Perhaps because of this build-up from least to most important, or perhaps because of fear, I also often find myself raising important and sometimes distressing topics fairly close to the end of sessions. I feel frustrated with myself when I realise what’s happened, and to some extent I think it’s a form of self-sabotage. I am particularly conscious, at these times, of wrapping up the session on time, as I don’t like the thought of my distress intruding into my therapist’s personal time.

Raising important topics near the end of sessions is not unusual, and I think it’s always worth thinking through our unconscious motivations for doing so. Some of the questions I’ve asked myself are as follows. Am I afraid of my therapist’s reaction to what I have to say? Am I ambivalent – feeling both a desire to be ‘seen’ by my therapist, as well as shame at what she might see? Do I want to create a cliff-hanger, like the end of a good book chapter, which allows me to feel that I am interesting to my therapist, making it more likely she will look forward to seeing me again? Do I hope that my therapist might extend the session by a few precious minutes, providing reassurance of the fact that she cares for me? Am I punishing my therapist - deliberately holding back, and using that as an expression of displeasure or rage? Am I self-sabotaging by creating a difficult ending to the session, thus potentially setting myself up for an equally difficult start to the next one? The possibilities are as endless as they are complex, and once we’ve identified what our own particular patterns are and which potential explanations ring true, then starts the work of trying to identify the origins of those patterns, and trying to change them.

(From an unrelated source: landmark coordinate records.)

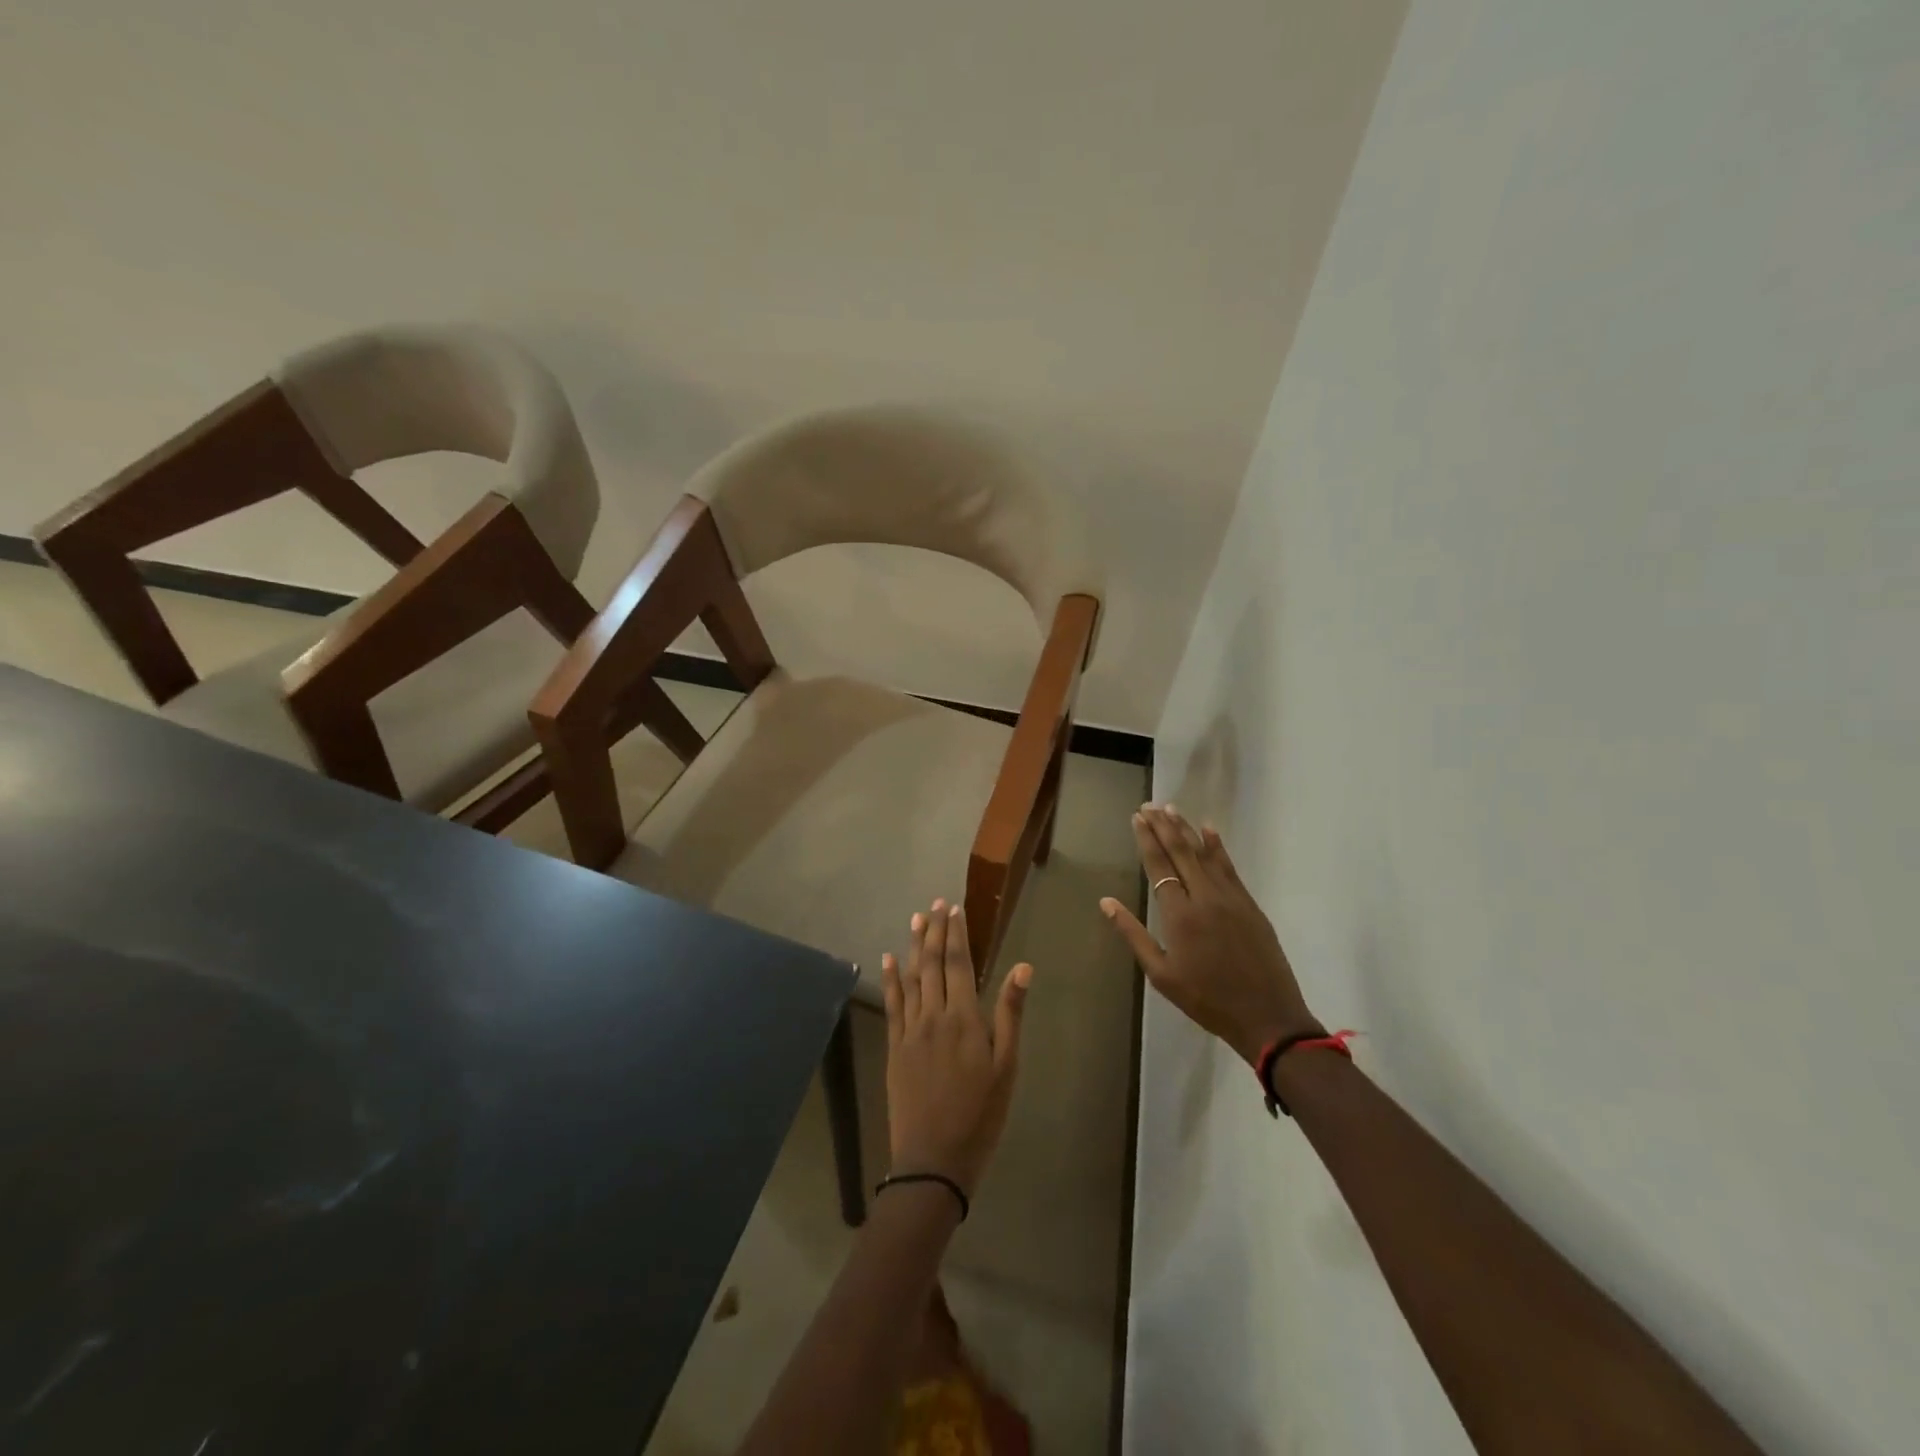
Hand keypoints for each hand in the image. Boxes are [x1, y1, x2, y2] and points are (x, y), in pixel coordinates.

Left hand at [881, 900, 1030, 1196]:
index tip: (954, 908)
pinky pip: (892, 1004)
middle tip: (935, 904)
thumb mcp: (1007, 1068)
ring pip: (911, 978)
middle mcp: (934, 1016)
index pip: (959, 964)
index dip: (956, 934)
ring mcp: (910, 1030)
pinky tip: (888, 959)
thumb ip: (1011, 1014)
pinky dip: (891, 978)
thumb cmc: (981, 1115)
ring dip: (913, 946)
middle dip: (934, 931)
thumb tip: (1023, 967)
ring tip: (916, 919)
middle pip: (933, 964)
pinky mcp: (894, 1047)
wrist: (934, 1160)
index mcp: (965, 1018)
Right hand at [1101, 805, 1319, 1066]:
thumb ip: (1133, 934)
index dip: (1147, 839)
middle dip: (1163, 826)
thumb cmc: (1206, 999)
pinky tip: (1209, 830)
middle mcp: (1204, 897)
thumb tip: (1105, 902)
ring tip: (1171, 809)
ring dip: (1186, 829)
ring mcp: (1230, 898)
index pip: (1159, 865)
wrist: (1267, 1016)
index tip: (1137, 817)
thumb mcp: (1161, 974)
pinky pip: (1229, 867)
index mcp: (1179, 915)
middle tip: (1149, 805)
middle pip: (1181, 852)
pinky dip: (1217, 846)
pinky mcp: (1249, 904)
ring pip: (1204, 854)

Time, and its meaning for us, hangs over not just every session, but over the process of therapy itself, as well as over so many other aspects of our lives. Dealing with the parameters of session time in therapy holds up a mirror to the ways in which we relate to finitude, separation, control, trust, and a whole host of other issues and experiences. Jim Morrison wrote, in the Doors song ‘Roadhouse Blues’, that “the future’s uncertain, and the end is always near”.  That is as true of a therapy session, as it is of life as a whole; but thankfully, though we only live once, we have numerous therapy sessions in which to experience and examine our reaction to that inevitable truth, and to understand and work on who we are, in the face of it.